To be realistic, we must include the change of the density of air in the Earth's atmosphere with altitude. We don't ordinarily notice it, because the scale height of the change is much larger than the altitudes we typically cover in a short time. To a decent approximation, the density of air is

```			                                  (-height/8000 m)
rho(height)  =   (1.21 kg/m^3) * e
```

It might be very useful to write a very short Scilab function which calculates the density of air given a height above the ground. That might make your main program shorter and easier to understand, since some of the details would be "hidden" in the other function.

Tabulate the following properties for each choice of timestep: t = 0.01, 0.005, 0.0025, 0.00125 seconds.

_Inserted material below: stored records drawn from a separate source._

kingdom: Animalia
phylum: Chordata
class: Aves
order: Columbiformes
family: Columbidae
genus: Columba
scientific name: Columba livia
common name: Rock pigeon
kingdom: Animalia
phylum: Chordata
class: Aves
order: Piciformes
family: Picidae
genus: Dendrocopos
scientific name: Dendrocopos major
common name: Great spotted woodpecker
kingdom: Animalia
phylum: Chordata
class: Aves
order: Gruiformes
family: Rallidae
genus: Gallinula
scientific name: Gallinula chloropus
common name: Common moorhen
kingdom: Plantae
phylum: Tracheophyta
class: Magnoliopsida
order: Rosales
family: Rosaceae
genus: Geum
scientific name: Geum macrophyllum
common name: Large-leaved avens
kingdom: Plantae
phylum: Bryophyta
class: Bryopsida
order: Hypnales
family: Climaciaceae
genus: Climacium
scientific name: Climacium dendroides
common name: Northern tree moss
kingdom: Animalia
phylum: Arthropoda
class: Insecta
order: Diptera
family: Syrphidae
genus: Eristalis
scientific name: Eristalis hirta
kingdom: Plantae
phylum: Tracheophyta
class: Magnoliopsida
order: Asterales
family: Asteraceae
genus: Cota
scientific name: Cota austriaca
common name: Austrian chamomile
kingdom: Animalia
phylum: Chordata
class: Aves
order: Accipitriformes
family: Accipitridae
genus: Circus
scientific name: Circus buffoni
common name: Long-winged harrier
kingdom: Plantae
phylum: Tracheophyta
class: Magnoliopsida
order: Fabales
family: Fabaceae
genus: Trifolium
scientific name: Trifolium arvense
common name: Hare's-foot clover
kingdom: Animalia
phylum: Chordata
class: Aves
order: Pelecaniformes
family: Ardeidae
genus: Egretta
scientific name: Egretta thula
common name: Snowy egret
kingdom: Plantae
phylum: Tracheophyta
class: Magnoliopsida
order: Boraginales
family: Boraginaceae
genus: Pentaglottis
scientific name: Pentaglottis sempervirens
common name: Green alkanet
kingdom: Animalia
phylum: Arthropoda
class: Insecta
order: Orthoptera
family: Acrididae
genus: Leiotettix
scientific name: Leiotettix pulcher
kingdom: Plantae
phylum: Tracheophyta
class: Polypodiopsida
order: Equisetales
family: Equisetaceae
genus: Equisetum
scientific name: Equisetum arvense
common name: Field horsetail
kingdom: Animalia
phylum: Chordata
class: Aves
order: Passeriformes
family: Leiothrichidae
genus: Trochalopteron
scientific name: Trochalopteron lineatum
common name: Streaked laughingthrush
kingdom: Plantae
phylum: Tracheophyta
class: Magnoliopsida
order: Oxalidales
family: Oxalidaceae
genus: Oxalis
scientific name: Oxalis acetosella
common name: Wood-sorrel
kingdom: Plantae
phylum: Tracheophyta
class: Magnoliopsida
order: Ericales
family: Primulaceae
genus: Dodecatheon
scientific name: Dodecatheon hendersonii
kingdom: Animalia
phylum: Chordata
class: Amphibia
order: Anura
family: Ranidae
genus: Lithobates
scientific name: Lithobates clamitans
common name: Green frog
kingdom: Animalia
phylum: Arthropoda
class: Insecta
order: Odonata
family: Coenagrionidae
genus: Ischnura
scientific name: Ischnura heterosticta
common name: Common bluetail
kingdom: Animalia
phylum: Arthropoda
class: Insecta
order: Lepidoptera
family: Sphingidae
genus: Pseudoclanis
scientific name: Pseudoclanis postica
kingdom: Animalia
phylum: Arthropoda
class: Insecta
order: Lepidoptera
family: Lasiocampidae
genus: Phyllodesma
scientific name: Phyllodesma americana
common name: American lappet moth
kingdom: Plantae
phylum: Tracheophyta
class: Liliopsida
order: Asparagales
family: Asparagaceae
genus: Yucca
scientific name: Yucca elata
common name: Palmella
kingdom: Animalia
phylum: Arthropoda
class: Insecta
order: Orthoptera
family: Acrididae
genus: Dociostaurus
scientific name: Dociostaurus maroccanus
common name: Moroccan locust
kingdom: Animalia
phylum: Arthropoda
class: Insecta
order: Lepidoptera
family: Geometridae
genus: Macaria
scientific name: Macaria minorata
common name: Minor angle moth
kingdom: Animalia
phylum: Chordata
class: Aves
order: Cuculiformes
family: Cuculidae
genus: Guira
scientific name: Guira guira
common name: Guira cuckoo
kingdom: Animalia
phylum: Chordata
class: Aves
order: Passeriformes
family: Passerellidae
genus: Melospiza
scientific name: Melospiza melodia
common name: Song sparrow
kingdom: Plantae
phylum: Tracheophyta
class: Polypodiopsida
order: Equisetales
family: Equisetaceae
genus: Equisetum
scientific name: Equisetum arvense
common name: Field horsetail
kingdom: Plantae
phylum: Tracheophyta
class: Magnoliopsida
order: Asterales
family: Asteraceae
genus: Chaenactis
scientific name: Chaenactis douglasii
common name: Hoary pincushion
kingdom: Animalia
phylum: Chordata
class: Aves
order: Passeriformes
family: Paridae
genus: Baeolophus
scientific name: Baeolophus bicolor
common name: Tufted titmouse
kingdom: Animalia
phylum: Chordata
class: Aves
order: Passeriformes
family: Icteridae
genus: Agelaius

• peak height of the trajectory
• time when the projectile hits the ground
• velocity when the projectile hits the ground

This time, we don't know (well, I don't know, anyway) the true velocity when the projectile hits the ground, so we can't easily figure out if our results are correct, or how incorrect they might be. Again, use both Euler's method and Heun's method. Does either method appear to converge as the timestep decreases? Be quantitative.

Bells and Whistles

1. Case C: changing gravitational forces AND air resistance. Once again, for each choice of timestep t = 0.01, 0.005, 0.0025, 0.00125 seconds, compute the peak height, total time in the air, and final velocity. Use Heun's method only.
2. In Jules Verne's book All Around the Moon, the sequel to From the Earth to the Moon, three travellers inside the projectile (!) discover that air resistance has reduced their original velocity by a certain round factor; that is, they have lost 1/N of their initial velocity by the time they leave the atmosphere. What is that factor? Perhaps it would help to scan chapters II or IV of the book ( which you can find on Project Gutenberg, if you don't have a copy). How does it compare to the effect of air resistance in your calculations? Make the rough approximation that all the air in the Earth's atmosphere lies less than 25 km from the surface.